How can the view that gay people are unsuitable to be shown to children, or that there are no more issues facing the LGBTQ+ community, at least in America, or a whole host of other misconceptions surrounding the LGBTQ+ community be tackled without exposure? The answer is it can’t, which is why this lack of media coverage is so pervasive. Even in the Wentzville School District this concept of gay topics, or people in general being unsuitable for schools is demonstrated by school board member Sandy Garber who wrote on Facebook in June of 2019 that, “there is no place in schools for hte education of sex orientation or social contributions by the LGBT community.” If the media refuses to cover LGBTQ+ topics, except on the rare occurance of them using it for expediency, like the CNN Equality Townhall which was marketed as the first time LGBTQ+ topics were directly addressed in a town hall by presidential candidates, then these sorts of false, yet still extremely widely held views about the LGBTQ+ community would be addressed during the ensuing conversations that would occur if the community was even brought to the fringe of the public agenda.

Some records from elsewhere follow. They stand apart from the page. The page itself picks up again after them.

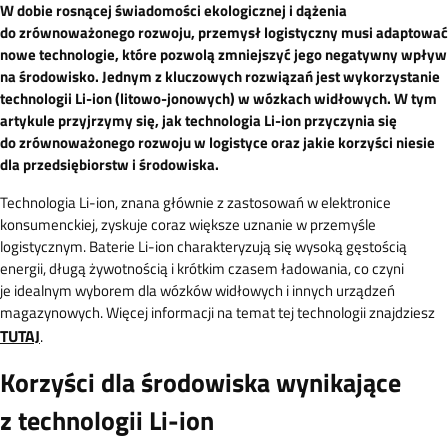
W dobie rosnącej świadomości ekologicznej i dążenia
do zrównoważonego rozwoju, przemysł logistyczny musi adaptować
nowe technologie, które pozwolą zmniejszyć jego negatywny wpływ
na środowisko. Jednym z kluczowych rozwiązań jest wykorzystanie
technologii Li-ion (litowo-jonowych) w wózkach widłowych. W tym
artykule przyjrzymy się, jak technologia Li-ion przyczynia się
do zrównoważonego rozwoju w logistyce oraz jakie korzyści niesie
dla przedsiębiorstw i środowiska.
Technologia Li-ion, znana głównie z zastosowań w elektronice
konsumenckiej, zyskuje coraz większe uznanie w przemyśle
logistycznym. Baterie Li-ion charakteryzują się wysoką gęstością
energii, długą żywotnością i krótkim czasem ładowania, co czyni
je idealnym wyborem dla wózków widłowych i innych urządzeń
magazynowych. Więcej informacji na temat tej technologii znajdziesz
TUTAJ
.
Korzyści dla środowiska wynikające
z technologii Li-ion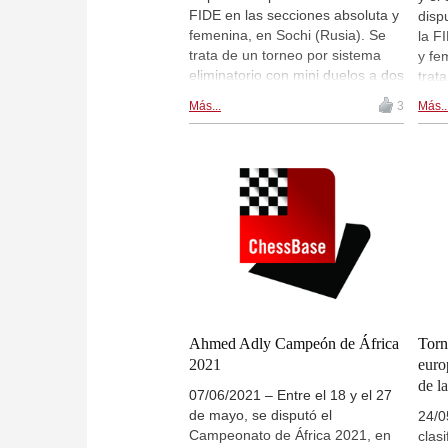
FIDE en las secciones absoluta y
disp
femenina, en Sochi (Rusia). Se
la F
trata de un torneo por sistema
y fe
eliminatorio con mini duelos a dos
trat
partidas en cada ronda. Hemos
elim
Más...
3
Más..
incluido el comunicado de prensa
part
oficial en castellano de la FIDE.
Carl
Hay retransmisiones en directo
tamb
de las partidas a partir de las
valo
14:00 CEST. Hoy se disputa la
juga
ronda 1.1, partida 1. | Foto:
ejem
Anastasia Korolkova (FIDE)
Levo
Alex
Firo
Domí
Las 
feme
Ahmed Adly Campeón de África
Torn
Gory
2021
euro
Mari
de l
07/06/2021 – Entre el 18 y el 27
Dzag
de mayo, se disputó el
2515
24/0
Campeonato de África 2021, en
de p
clas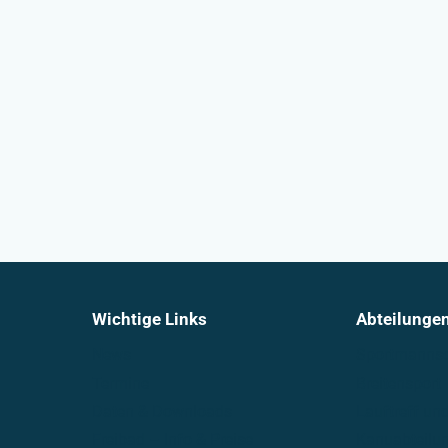
Wichtige Links
Abteilunge
News
Sportmannsc
Termine
Breitensport
Daten & Downloads
Lauftreff u
Freibad – Info & Preise
Kanuabteilu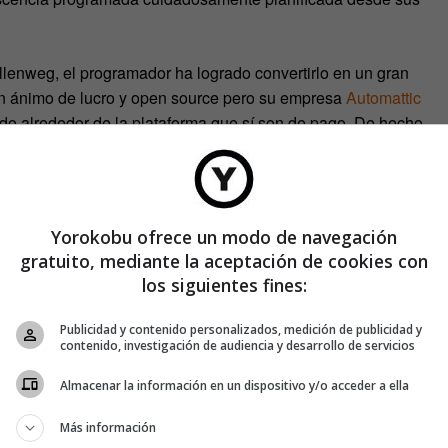
lenweg, el programador ha logrado convertirlo en un gran
in ánimo de lucro y open source pero su empresa
Automattic
ido alrededor de la plataforma que sí son de pago. De hecho,
 prevé generar más de 45 millones de dólares en ingresos
ocería Automattic. Sin Automattic Wordpress, no sería
Yorokobu ofrece un modo de navegación
gratuito, mediante la aceptación de cookies con
los siguientes fines:
Publicidad y contenido personalizados, medición de publicidad y
icios de alojamiento premium a compañías como Techcrunch,
contenido, investigación de audiencia y desarrollo de servicios
Almacenar la información en un dispositivo y/o acceder a ella
.com llevan anuncios de AdSense.
Más información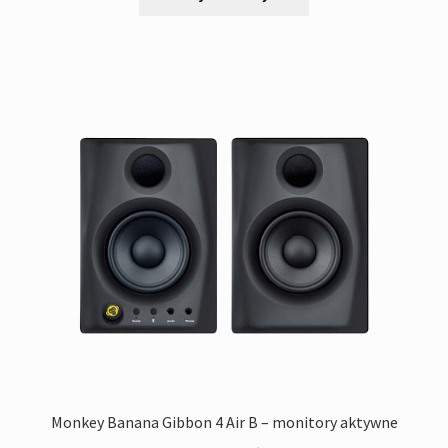
Monkey Banana Gibbon 4 Air B – monitory aktywne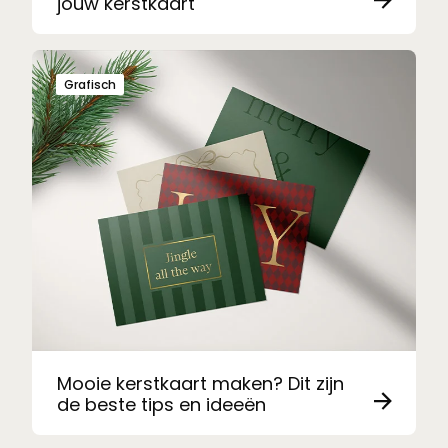
jouw kerstkaart
Grafisch
Mooie kerstkaart maken? Dit zijn
de beste tips en ideeën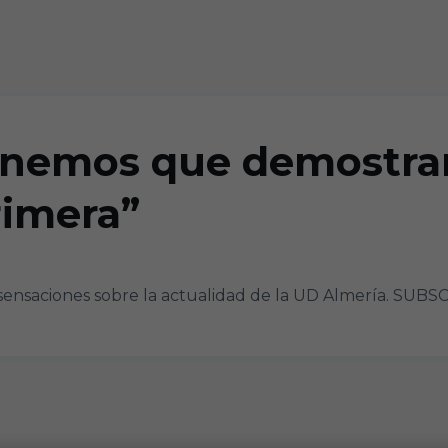
Tenemos que demostr
rimera”
ensaciones sobre la actualidad de la UD Almería. SUBS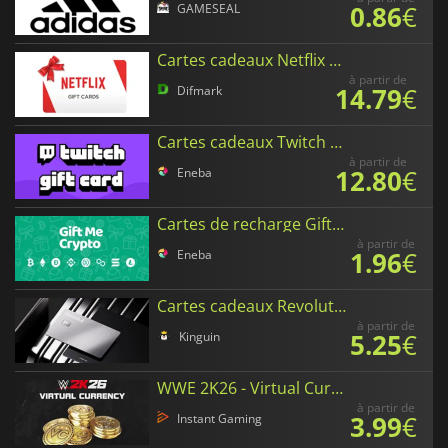
0.86
€
GAMESEAL
Cartes cadeaux Netflix en Euro
à partir de
14.79
€
Difmark
Cartes cadeaux Twitch en Euro
à partir de
12.80
€
Eneba
Cartes de recharge Gift Me Crypto en Euro
à partir de
1.96
€
Eneba
Cartes cadeaux Revolut en Euro
à partir de
5.25
€
Kinguin
WWE 2K26 - Virtual Currency
à partir de
3.99
€
Instant Gaming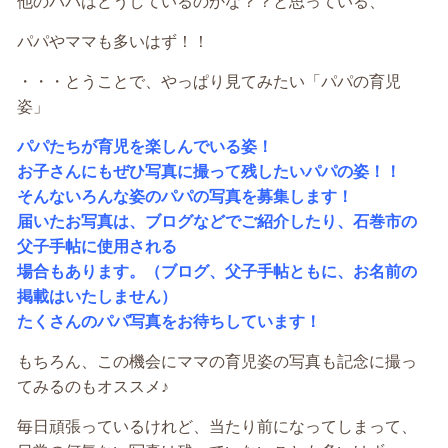
他のパパはどうしているのかな？？と思っている、
パパやママも多いはず！！
・・・とうことで、やっぱり見てみたい「パパの育児
姿」
パパたちが育児を楽しんでいる姿！
お子さんにもぜひ写真に撮って残したいパパの姿！！
そんないろんな姿のパパの写真を募集します！
届いたお写真は、ブログなどでご紹介したり、石巻市の
父子手帖に使用される
場合もあります。（ブログ、父子手帖ともに、お名前の
掲載はいたしません）
たくさんのパパ写真をお待ちしています！
もちろん、この機会にママの育児姿の写真も記念に撮っ
てみるのもオススメ♪
毎日頑張っているけれど、当たり前になってしまって、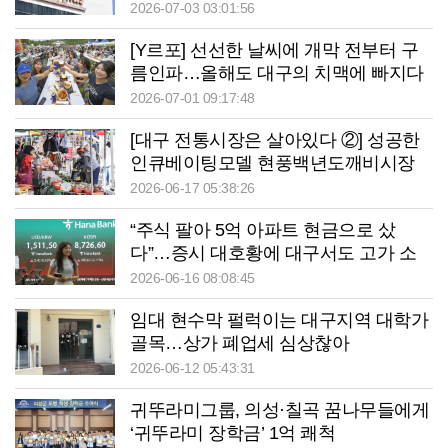
2026-07-03 03:01:56
[Y르포] 선선한 날씨에 개막 전부터 구
름인파…올해도 대구의 치맥에 빠지다
2026-07-01 09:17:48
[대구 전통시장은 살아있다 ②] 성공한
인큐베이팅모델 현풍백년도깨비시장
청년몰
2026-06-17 05:38:26
“주식 팔아 5억 아파트 현금으로 샀
다”…증시 대호황에 대구서도 고가 소
비 증가
2026-06-16 08:08:45
임대 현수막 펄럭이는 대구지역 대학가
골목…상가 폐업세 심상찮아
2026-06-12 05:43:31
귀뚜라미그룹, 의성·칠곡 꿈나무들에게
‘귀뚜라미 장학금’ 1억 쾌척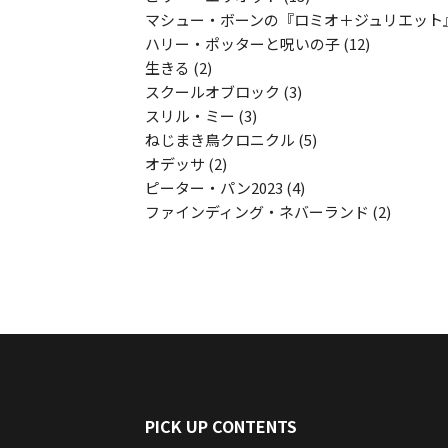
マシュー・ボーンの『ロミオ＋ジュリエット
ハリー・ポッターと呪いの子
(12)
生きる
(2)
スクールオブロック
(3)
スリル・ミー
(3)
ねじまき鳥クロニクル
(5)
オデッサ
(2)
ピーター・パン2023
(4)
ファインディング・ネバーランド
(2)
PICK UP CONTENTS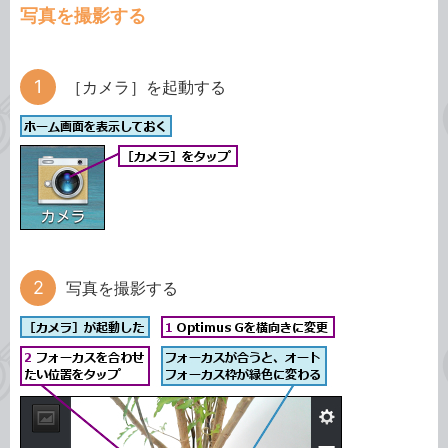
写真を撮影する
［カメラ］を起動する
写真を撮影する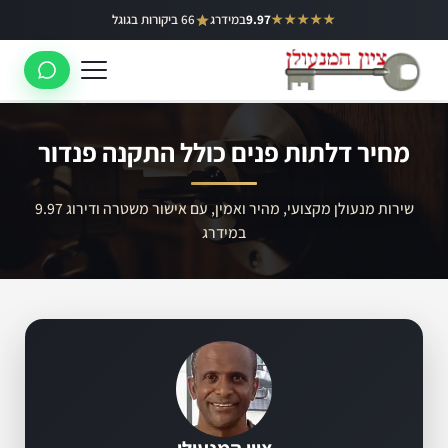
ילוג
★★★★★
9.97
במידרג
66 ביקורות בגוגל
באר יעקב
תוכן
ראשון לציון
רחובות
מחיר דלתות פנים כולל התקנה פנדור
לוד
רמלה
שירות מנעולן מקצועי, מהיר ואמין, עם אישור משטרה ודירוג 9.97
במידרג
נס ציונה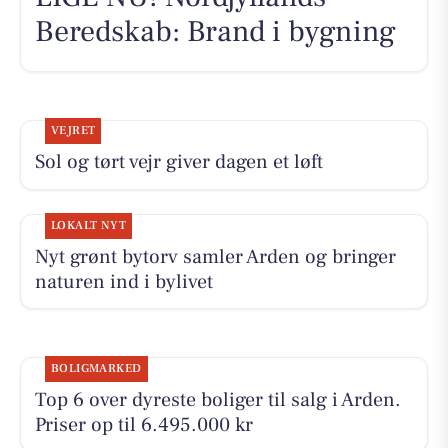
Beredskab: Brand i bygning
VEJRET
Sol og tørt vejr giver dagen et løft
LOKALT NYT
Nyt grønt bytorv samler Arden og bringer
naturen ind i bylivet
BOLIGMARKED
Top 6 over dyreste boliger til salg i Arden.
Priser op til 6.495.000 kr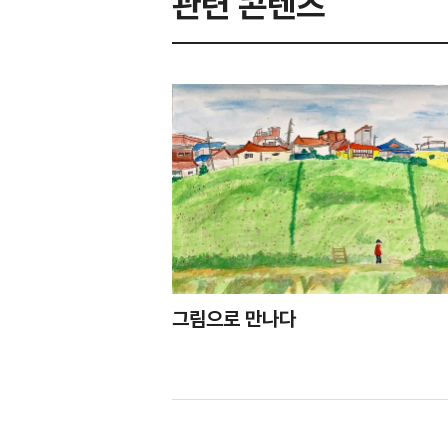
관련 콘텐츠
그림으로 만나다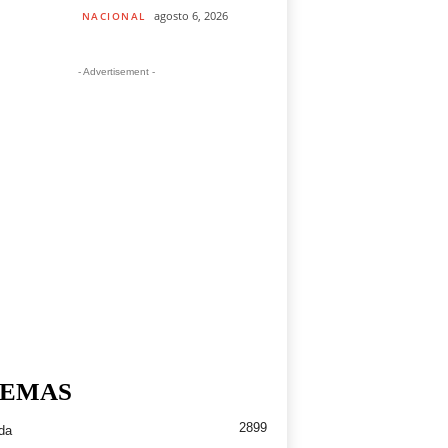
agosto 6, 2026
NACIONAL
- Advertisement -
EMAS
2899
da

The COVID-19 pandemic has lead to a whole new host of stories surrounding the LGBTQ+ community as governments continue to expand their discriminatory policies in a year that has already seen a whole host of anti-transgender, and anti-gay legislation enacted across the United States, and across the world. Despite this whole host of stories in just April and March, but also throughout the entire year, and in years prior, the media has failed to provide any major coverage to any of these stories except when it is expedient to that outlet. This suppression of stories guarantees the preservation of a whole host of misconceptions, or wrongly-held beliefs that guarantees the continued existence of de jure and de facto discrimination against LGBTQ+ people in what is a demonstration of an abdication of journalistic responsibility on the part of reporters who fail to cover even the large stories like Supreme Court cases, large amounts of state-level legistion, the enactment of disciminitory laws in other countries, like Poland and Hungary and a whole host of other laws and occurrances that have been listed throughout this article. The media needs to alter the mindset which refuses to cover these stories and reverse course in what will likely be a crucial year for LGBTQ+ rights worldwide as countries and states move with great rapidity to suppress the community through legislation often including criminal statutes.